53. The method of claim 48, wherein the statin or functionally or structurally equivalent molecule, is administered by oral intralesional, intraperitoneal, intramuscular delivery or by intravenous injection.

54. The method of claim 48, wherein said amount is about 10 to about 80 mg/day.

55. The method of claim 48, wherein said amount is about 20 to about 40 mg/day.

56. A method of treating an inflammatory disorder comprising administering to a subject, a combination therapy including a statin, in an amount which is effective to inhibit IFN-γ, inducible MHC Class II expression, and a second drug, and for CD40 expression such that inflammation is reduced.

57. The method of claim 56, wherein the inflammatory disorder is selected from the group consisting of inflammatory skin disease, inflammatory ocular disorder, and lupus erythematosus.

58. The method of claim 56, wherein the inflammatory disorder is an inflammatory skin disorder.

59. The method of claim 56, wherein said statin is selected from the group consisting of Compactin, Atorvastatin, Lovastatin, Mevinolin, Pravastatin, Fluvastatin, Mevastatin, Visastatin/Rosuvastatin, Velostatin, Cerivastatin, Simvastatin, Synvinolin, Rivastatin (sodium 7-(4-fluorophenyl)2,6-diisoprop-yl-5-methoxymethylpyridin-3-yl)-3,5-dihydroxy-6-heptanoate), Itavastatin/Pitavastatin, pharmaceutically acceptable salts and esters thereof, and combinations thereof.

60. The method of claim 56 wherein the inflammatory skin disease in selected from the group consisting of psoriasis and eczema.

61. The method of claim 56, wherein said amount of said statin is about 10 to about is 80 mg/day.

62. The method of claim 56, wherein said amount of said statin is about 20 to about 40 mg/day.

63. The method of claim 56, wherein the inflammatory disorder is an inflammatory ocular disorder.

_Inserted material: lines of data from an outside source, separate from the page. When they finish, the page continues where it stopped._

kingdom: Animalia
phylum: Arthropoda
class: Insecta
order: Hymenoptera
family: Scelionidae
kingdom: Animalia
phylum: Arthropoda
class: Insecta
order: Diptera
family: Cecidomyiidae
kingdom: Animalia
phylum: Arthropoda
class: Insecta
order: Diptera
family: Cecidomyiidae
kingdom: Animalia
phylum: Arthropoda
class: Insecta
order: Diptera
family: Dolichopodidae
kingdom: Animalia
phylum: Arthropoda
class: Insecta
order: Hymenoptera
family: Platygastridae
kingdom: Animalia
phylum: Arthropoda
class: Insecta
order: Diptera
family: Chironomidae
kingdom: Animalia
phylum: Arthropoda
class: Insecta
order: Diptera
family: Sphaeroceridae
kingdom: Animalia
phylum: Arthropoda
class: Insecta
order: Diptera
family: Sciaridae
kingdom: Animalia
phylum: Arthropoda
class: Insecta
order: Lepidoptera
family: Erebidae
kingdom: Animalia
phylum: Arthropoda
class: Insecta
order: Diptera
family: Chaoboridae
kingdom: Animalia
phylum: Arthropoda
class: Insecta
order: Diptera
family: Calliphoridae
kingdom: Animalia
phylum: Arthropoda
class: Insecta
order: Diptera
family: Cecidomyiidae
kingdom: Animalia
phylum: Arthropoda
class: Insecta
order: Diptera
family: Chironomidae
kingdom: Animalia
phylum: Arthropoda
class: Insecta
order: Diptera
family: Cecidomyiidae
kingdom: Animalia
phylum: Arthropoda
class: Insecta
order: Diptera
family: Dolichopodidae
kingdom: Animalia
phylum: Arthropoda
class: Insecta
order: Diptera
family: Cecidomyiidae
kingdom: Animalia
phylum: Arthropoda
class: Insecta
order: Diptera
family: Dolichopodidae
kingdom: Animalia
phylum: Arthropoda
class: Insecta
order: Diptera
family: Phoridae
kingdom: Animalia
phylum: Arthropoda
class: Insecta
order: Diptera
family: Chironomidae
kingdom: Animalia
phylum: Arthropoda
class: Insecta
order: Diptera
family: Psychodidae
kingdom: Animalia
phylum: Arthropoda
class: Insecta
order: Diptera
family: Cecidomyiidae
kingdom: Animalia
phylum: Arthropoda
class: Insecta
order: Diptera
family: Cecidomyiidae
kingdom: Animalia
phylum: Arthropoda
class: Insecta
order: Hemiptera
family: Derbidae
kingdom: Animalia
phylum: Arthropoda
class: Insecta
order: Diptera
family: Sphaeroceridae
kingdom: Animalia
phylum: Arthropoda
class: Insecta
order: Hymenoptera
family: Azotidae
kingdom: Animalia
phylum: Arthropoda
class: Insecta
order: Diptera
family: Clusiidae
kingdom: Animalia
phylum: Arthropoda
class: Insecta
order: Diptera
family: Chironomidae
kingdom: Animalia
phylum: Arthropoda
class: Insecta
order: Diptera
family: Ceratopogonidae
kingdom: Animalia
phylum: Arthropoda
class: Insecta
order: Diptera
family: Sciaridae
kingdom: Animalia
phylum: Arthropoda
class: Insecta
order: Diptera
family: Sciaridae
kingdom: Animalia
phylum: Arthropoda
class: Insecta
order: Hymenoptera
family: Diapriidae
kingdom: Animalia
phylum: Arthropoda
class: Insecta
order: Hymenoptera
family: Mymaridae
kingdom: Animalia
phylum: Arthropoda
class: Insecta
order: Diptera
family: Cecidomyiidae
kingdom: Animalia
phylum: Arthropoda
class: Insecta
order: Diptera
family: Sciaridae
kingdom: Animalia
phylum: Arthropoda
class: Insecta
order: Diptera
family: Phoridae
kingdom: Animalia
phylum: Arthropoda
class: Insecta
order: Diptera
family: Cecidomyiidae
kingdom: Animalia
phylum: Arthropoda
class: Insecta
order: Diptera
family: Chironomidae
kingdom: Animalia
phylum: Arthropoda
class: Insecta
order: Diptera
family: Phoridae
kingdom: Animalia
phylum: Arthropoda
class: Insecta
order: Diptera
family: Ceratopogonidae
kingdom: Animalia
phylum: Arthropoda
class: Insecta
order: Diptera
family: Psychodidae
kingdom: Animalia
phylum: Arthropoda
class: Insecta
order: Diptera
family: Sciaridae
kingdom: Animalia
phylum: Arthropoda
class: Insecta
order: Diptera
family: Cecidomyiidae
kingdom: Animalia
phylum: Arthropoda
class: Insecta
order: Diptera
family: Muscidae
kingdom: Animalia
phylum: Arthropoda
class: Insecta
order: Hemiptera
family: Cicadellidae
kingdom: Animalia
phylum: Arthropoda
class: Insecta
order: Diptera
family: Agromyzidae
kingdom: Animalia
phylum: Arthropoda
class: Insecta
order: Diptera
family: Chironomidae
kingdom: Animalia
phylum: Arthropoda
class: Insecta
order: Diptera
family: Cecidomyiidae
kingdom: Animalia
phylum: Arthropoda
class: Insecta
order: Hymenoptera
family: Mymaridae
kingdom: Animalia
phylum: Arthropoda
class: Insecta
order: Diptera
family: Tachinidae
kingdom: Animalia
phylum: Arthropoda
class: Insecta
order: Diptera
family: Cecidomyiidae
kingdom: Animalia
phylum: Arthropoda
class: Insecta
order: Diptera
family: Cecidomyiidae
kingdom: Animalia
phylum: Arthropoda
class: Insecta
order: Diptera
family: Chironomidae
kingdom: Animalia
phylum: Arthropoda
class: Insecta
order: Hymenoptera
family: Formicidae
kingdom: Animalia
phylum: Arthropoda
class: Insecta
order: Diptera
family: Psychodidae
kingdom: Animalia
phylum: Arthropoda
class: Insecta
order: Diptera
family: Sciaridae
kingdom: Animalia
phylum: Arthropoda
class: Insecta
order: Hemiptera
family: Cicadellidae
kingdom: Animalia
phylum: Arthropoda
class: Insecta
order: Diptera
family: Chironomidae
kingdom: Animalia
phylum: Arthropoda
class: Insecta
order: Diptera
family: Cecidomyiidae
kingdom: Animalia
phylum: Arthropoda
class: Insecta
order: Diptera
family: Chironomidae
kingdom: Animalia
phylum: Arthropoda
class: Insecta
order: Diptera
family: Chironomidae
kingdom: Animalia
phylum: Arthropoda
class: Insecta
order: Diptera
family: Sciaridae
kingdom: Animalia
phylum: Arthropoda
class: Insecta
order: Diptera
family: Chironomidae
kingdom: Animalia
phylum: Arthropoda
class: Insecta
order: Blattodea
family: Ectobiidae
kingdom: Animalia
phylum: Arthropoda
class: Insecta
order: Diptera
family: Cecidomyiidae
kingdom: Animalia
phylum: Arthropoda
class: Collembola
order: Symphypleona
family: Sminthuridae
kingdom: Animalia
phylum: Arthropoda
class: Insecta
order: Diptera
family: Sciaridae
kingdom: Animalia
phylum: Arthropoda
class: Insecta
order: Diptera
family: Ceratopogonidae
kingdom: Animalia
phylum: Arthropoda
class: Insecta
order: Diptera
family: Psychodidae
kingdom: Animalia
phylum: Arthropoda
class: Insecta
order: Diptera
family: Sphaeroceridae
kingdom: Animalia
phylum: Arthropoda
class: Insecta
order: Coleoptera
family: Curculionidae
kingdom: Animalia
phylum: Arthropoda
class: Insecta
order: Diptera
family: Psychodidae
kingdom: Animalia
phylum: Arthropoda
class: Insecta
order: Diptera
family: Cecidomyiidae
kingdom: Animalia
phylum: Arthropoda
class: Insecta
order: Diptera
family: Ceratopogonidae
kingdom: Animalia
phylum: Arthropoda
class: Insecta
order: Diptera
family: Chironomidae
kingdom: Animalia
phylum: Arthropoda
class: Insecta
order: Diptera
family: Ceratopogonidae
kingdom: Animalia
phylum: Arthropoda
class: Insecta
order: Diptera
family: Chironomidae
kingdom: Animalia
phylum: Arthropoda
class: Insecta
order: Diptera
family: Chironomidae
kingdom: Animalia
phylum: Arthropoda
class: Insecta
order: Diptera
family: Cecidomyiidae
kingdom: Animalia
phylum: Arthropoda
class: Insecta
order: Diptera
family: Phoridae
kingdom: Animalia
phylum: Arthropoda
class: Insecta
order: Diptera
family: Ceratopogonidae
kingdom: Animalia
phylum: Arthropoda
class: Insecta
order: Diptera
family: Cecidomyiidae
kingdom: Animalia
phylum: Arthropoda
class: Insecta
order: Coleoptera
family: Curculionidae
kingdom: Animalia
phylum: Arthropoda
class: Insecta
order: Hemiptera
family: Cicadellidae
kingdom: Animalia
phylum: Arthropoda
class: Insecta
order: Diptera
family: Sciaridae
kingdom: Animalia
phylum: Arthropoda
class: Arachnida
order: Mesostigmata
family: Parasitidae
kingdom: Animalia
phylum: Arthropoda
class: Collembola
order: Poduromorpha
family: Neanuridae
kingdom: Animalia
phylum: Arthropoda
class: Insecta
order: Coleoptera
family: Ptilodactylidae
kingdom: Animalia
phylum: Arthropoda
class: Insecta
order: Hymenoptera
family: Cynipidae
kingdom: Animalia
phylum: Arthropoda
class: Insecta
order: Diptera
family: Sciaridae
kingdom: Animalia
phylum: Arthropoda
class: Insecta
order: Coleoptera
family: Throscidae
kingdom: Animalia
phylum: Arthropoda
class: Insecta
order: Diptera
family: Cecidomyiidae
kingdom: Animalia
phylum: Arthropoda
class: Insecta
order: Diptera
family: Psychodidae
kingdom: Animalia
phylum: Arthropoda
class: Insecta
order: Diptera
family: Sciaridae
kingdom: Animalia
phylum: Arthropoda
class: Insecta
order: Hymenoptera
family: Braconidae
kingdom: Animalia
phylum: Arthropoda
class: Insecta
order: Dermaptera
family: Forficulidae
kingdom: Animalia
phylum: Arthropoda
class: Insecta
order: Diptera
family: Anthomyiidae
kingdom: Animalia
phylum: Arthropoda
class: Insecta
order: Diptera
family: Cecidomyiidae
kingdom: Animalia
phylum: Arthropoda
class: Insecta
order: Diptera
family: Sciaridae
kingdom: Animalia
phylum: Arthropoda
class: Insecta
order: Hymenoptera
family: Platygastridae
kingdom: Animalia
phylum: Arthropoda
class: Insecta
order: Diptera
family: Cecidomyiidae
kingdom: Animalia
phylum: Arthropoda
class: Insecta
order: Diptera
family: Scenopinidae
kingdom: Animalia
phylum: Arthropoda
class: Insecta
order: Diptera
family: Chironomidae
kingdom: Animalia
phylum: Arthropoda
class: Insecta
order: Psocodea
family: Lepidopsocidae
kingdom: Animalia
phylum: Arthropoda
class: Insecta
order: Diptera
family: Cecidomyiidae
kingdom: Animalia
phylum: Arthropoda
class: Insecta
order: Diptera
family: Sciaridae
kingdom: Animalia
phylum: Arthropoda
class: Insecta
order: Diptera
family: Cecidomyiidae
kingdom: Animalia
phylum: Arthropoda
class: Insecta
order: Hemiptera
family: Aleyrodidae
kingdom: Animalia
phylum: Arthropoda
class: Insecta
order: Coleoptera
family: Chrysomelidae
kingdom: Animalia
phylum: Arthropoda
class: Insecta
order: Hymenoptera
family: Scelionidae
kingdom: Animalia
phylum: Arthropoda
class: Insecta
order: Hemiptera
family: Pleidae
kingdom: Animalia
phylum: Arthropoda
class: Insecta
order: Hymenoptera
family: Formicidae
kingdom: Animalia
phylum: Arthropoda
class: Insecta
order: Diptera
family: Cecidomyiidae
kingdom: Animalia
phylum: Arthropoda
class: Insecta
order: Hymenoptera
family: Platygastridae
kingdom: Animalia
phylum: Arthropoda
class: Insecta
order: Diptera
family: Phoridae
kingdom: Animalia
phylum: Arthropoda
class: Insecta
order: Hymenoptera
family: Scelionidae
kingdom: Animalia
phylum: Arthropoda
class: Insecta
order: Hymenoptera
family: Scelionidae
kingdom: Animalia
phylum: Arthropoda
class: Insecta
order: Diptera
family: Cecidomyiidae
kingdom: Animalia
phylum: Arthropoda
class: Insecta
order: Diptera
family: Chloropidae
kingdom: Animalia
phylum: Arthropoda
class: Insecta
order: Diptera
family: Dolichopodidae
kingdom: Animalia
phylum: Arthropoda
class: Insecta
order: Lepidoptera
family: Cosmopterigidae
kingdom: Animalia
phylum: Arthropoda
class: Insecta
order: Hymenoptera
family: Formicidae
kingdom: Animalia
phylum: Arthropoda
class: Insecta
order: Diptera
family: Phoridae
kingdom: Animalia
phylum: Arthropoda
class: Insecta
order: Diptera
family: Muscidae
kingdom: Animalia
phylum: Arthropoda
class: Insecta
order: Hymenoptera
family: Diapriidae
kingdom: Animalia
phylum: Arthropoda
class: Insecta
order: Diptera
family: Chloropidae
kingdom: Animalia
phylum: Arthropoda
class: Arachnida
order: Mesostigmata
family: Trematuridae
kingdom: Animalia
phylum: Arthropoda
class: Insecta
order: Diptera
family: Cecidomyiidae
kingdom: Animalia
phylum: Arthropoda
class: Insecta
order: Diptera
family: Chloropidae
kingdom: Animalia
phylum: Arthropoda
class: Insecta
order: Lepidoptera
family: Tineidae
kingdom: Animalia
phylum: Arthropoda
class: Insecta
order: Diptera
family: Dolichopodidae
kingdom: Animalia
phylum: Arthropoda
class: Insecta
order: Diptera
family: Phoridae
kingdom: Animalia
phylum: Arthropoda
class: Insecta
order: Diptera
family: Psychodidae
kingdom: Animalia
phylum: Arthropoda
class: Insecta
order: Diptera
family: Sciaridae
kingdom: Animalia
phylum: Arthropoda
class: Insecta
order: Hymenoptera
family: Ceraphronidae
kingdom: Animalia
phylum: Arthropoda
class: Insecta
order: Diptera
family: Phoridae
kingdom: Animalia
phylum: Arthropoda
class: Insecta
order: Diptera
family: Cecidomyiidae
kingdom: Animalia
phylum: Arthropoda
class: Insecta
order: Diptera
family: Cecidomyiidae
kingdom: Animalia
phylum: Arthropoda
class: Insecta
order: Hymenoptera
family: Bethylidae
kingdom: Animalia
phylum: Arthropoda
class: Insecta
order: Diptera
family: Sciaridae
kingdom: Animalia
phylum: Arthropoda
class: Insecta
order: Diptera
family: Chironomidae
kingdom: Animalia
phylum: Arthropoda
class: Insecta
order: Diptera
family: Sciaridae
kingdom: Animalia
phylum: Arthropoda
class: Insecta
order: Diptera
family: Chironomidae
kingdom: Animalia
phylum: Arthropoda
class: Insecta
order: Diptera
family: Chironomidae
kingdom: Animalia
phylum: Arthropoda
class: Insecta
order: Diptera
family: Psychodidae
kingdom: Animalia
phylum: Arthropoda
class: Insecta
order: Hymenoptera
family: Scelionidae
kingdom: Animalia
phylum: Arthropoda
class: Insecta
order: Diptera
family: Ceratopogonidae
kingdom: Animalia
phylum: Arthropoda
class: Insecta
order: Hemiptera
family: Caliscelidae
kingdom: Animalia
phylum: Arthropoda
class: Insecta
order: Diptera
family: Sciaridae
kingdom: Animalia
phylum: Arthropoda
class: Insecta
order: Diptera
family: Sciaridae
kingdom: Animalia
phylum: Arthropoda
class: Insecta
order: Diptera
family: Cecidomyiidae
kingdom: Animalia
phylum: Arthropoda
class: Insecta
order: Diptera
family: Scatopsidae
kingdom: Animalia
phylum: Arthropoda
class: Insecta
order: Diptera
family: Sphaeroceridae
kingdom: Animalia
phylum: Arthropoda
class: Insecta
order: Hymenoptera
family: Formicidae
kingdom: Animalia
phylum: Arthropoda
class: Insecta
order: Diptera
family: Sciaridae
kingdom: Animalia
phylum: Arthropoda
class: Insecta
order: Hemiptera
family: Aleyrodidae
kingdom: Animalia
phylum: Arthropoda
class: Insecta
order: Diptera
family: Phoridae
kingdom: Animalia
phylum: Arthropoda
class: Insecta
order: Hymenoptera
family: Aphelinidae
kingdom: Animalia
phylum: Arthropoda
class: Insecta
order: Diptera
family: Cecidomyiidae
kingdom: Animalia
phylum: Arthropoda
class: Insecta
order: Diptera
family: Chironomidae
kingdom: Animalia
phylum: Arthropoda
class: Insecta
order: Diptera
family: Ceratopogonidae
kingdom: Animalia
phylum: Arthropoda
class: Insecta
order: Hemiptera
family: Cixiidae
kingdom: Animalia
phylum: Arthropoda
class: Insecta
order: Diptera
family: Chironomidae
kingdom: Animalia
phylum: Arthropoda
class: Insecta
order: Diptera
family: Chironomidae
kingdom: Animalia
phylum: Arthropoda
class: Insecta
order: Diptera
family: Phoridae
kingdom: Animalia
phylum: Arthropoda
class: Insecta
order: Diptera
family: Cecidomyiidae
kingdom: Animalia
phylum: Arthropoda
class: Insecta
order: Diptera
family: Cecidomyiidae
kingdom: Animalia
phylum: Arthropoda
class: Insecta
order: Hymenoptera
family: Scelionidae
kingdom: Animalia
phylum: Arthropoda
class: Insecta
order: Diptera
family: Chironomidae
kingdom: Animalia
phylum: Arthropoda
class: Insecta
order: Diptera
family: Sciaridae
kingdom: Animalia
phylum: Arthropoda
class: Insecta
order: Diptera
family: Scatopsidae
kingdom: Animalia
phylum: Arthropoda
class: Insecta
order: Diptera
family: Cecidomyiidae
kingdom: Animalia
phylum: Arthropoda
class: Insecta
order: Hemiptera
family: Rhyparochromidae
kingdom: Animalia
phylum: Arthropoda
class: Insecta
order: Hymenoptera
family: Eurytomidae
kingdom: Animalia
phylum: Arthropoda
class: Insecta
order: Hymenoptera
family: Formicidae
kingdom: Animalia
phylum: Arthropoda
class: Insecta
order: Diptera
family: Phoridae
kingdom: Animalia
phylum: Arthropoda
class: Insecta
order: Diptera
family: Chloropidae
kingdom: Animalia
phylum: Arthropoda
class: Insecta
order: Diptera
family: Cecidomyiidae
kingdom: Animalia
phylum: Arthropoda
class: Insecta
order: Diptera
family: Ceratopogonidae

64. The method of claim 63, wherein said statin is selected from the group consisting of Compactin, Atorvastatin, Lovastatin, Mevinolin, Pravastatin, Fluvastatin, Mevastatin, Visastatin/Rosuvastatin, Velostatin, Cerivastatin, Simvastatin, Synvinolin, Rivastatin (sodium 7-(4-fluorophenyl)2,6-diisoprop-yl-5-methoxymethylpyridin-3-yl)-3,5-dihydroxy-6-heptanoate), Itavastatin/Pitavastatin, pharmaceutically acceptable salts and esters thereof, and combinations thereof.

65. The method of claim 63, wherein said ocular disease is uveitis.

66. The method of claim 63, wherein said amount of said statin is about 10 to about 80 mg/day.

67. The method of claim 63, wherein said amount of said statin is about 20 to about 40 mg/day.